WEKA addresses common IT storage problems by providing a fast, efficient, and resilient distributed parallel file system that is cloud- native and delivers the performance of All-Flash Arrays, the simplicity of file storage, and the scalability of the cloud. Part of WEKA’s ease of use and cloud-like experience includes rapid provisioning to reduce time to get new workloads deployed, along with elasticity scaling, resiliency, performance, and cost-effectiveness.

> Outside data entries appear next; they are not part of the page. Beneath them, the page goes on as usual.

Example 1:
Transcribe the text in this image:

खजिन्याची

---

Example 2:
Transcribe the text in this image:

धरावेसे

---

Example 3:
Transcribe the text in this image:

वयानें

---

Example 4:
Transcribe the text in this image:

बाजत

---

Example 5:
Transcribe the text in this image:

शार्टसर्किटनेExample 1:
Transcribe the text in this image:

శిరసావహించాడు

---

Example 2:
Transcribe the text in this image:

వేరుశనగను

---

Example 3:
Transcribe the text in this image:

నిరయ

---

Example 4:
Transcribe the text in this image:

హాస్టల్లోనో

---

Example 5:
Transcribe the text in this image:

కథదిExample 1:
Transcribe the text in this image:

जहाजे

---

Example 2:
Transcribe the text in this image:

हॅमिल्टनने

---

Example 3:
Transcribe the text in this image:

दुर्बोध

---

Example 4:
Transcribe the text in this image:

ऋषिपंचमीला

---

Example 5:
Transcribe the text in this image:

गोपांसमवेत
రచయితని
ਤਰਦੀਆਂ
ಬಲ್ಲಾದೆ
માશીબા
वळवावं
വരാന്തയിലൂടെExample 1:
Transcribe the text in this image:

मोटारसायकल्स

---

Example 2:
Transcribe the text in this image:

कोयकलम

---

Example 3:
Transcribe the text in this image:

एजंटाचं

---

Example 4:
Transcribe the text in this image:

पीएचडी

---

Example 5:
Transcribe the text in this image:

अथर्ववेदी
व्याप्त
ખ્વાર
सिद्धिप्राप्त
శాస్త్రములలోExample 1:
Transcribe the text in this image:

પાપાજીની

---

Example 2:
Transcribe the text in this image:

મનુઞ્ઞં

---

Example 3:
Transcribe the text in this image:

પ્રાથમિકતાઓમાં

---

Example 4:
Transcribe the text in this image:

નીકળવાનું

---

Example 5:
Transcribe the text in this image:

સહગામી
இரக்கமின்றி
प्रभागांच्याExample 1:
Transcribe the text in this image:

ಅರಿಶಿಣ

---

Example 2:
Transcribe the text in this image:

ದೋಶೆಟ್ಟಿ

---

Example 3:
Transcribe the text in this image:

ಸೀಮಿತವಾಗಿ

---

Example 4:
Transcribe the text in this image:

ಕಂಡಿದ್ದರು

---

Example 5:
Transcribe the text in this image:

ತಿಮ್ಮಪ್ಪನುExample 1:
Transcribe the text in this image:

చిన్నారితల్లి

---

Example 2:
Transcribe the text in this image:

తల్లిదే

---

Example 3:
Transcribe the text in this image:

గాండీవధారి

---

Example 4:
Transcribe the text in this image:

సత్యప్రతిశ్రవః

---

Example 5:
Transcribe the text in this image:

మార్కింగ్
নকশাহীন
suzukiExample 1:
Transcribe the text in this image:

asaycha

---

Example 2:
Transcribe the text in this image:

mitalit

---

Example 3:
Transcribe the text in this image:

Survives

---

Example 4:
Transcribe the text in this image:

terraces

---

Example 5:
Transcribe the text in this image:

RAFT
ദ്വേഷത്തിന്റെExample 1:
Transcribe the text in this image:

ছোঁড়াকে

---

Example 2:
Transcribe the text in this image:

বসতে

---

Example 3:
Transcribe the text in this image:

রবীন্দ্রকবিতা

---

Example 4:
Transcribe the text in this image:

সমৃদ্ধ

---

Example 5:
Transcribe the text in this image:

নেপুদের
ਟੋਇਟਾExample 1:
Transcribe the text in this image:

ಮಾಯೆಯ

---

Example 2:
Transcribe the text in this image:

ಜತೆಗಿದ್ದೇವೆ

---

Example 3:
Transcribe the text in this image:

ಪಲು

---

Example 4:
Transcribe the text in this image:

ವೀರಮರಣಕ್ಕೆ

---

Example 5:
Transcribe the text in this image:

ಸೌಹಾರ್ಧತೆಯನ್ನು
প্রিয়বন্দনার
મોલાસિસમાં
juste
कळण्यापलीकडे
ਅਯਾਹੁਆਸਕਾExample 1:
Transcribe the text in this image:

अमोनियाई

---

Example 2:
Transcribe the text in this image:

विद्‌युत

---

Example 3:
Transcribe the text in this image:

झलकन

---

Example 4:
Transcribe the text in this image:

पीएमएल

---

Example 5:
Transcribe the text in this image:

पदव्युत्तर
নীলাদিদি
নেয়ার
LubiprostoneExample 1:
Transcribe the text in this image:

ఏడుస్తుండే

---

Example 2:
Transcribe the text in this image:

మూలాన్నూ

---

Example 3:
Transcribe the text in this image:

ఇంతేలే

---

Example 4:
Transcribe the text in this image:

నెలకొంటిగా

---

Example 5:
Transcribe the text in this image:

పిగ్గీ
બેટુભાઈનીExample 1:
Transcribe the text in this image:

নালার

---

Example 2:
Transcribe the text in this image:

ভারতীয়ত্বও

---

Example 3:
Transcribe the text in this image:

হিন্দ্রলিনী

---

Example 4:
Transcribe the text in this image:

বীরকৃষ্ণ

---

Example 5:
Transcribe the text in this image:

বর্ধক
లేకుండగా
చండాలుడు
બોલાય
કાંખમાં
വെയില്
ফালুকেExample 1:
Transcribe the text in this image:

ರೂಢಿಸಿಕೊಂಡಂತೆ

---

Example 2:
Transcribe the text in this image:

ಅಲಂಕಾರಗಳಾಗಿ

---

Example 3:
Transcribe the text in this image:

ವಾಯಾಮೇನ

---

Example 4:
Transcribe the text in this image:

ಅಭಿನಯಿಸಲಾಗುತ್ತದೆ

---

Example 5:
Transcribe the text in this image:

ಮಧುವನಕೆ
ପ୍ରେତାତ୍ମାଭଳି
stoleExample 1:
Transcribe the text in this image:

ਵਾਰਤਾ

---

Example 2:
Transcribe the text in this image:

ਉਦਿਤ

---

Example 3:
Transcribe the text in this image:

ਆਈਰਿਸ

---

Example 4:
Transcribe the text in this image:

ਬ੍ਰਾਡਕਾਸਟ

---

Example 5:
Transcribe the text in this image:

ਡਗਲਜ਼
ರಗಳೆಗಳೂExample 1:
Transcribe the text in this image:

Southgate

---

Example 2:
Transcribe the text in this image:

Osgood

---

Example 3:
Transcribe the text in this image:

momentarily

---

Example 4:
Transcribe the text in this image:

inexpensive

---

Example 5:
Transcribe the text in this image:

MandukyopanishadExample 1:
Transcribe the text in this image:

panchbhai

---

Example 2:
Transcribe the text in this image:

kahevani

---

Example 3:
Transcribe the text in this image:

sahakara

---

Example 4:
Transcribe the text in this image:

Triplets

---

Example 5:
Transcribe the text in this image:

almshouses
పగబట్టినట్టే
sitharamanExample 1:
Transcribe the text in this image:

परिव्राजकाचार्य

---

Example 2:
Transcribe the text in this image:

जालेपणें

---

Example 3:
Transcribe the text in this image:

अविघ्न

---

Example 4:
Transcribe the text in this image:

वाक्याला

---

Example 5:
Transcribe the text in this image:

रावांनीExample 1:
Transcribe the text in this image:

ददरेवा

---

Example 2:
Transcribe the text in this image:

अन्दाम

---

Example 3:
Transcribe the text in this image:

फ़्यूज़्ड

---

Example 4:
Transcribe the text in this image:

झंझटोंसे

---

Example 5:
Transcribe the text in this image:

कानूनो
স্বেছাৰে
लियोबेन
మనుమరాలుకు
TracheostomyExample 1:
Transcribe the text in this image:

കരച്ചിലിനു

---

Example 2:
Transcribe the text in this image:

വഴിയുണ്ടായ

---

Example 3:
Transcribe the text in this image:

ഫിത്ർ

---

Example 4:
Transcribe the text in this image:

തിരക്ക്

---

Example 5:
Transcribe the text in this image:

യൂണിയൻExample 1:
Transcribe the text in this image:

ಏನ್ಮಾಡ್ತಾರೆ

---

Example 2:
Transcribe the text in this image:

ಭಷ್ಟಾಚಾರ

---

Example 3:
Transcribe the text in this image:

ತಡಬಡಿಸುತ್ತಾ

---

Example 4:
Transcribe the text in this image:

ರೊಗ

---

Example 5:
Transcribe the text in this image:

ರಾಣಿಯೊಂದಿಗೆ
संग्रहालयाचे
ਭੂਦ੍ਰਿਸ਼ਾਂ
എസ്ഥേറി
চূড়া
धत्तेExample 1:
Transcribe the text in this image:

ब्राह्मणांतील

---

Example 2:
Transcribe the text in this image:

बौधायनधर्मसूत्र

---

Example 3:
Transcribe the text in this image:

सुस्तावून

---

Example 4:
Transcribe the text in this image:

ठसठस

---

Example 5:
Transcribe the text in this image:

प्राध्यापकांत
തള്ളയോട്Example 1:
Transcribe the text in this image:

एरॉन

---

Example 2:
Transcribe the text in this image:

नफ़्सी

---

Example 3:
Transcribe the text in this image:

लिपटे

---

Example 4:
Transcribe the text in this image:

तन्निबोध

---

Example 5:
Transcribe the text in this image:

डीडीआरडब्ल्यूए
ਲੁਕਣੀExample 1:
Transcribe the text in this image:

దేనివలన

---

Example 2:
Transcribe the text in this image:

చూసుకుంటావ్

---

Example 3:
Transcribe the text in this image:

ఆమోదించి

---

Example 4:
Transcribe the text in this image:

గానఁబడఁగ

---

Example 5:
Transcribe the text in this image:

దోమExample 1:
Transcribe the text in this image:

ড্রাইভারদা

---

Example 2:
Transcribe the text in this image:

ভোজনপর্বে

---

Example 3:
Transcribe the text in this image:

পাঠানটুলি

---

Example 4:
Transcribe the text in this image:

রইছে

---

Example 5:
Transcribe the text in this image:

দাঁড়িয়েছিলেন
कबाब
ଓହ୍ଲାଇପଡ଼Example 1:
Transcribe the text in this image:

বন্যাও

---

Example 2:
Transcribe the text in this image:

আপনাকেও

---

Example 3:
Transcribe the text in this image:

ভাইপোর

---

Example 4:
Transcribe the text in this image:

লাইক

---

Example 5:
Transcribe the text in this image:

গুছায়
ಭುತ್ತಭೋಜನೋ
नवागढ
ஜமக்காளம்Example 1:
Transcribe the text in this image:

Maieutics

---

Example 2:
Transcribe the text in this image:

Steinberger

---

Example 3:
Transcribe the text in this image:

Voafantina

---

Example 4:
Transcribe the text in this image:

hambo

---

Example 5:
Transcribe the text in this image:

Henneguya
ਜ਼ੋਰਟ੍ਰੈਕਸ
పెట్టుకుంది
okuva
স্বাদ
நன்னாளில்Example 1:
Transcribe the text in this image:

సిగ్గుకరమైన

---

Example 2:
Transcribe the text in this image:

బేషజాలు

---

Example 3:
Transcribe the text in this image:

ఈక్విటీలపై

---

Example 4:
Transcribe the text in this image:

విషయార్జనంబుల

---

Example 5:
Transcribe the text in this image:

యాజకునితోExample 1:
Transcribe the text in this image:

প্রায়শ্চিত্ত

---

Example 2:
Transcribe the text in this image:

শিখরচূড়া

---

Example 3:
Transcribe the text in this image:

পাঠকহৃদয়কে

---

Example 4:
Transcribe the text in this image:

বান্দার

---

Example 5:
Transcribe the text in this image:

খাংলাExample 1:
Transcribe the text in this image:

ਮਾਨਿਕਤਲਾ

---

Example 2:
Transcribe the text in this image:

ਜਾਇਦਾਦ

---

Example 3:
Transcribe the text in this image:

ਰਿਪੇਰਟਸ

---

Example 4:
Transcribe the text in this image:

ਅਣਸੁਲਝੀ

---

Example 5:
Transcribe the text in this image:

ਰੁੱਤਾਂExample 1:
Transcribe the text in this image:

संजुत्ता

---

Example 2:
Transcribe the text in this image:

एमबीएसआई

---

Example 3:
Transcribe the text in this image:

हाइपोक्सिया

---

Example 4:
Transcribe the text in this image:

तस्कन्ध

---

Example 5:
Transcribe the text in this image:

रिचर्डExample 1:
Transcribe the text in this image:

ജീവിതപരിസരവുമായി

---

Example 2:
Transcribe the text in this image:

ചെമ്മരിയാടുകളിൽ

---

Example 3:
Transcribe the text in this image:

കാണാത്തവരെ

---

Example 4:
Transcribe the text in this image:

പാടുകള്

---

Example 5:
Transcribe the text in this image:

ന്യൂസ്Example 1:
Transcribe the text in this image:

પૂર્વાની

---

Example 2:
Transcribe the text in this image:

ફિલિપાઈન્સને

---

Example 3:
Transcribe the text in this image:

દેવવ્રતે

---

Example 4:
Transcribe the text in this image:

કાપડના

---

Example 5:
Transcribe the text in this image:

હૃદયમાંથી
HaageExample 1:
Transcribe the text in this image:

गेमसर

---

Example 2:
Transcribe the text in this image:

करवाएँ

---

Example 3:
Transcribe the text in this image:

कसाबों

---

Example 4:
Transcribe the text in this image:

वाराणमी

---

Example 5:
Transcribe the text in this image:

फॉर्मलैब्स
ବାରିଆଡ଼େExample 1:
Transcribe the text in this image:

WekaFS is a POSIX-compliant high-performance clustered, parallel file system that has been built from the ground up to run natively on NVMe based storage. It leverages high-performance networking – either Ethernet or InfiniBand – to fully saturate the network links for maximum performance. It is an ideal solution for performance-intensive applications that demand high I/O and high concurrency to multiple clients. It is in widespread use across areas such as Life Sciences, Financial Analytics, GPU-based ML, DL and AI applications, EDA, and HPC applications. It excels in large bandwidth and small I/O-intensive applications that have relied on parallel file systems for best performance. WEKA reduces the cost and complexity of storage, requiring fewer hardware resources compared to traditional solutions. It also fully supports legacy protocols such as NFS and SMB and has a rich set of enterprise-class features.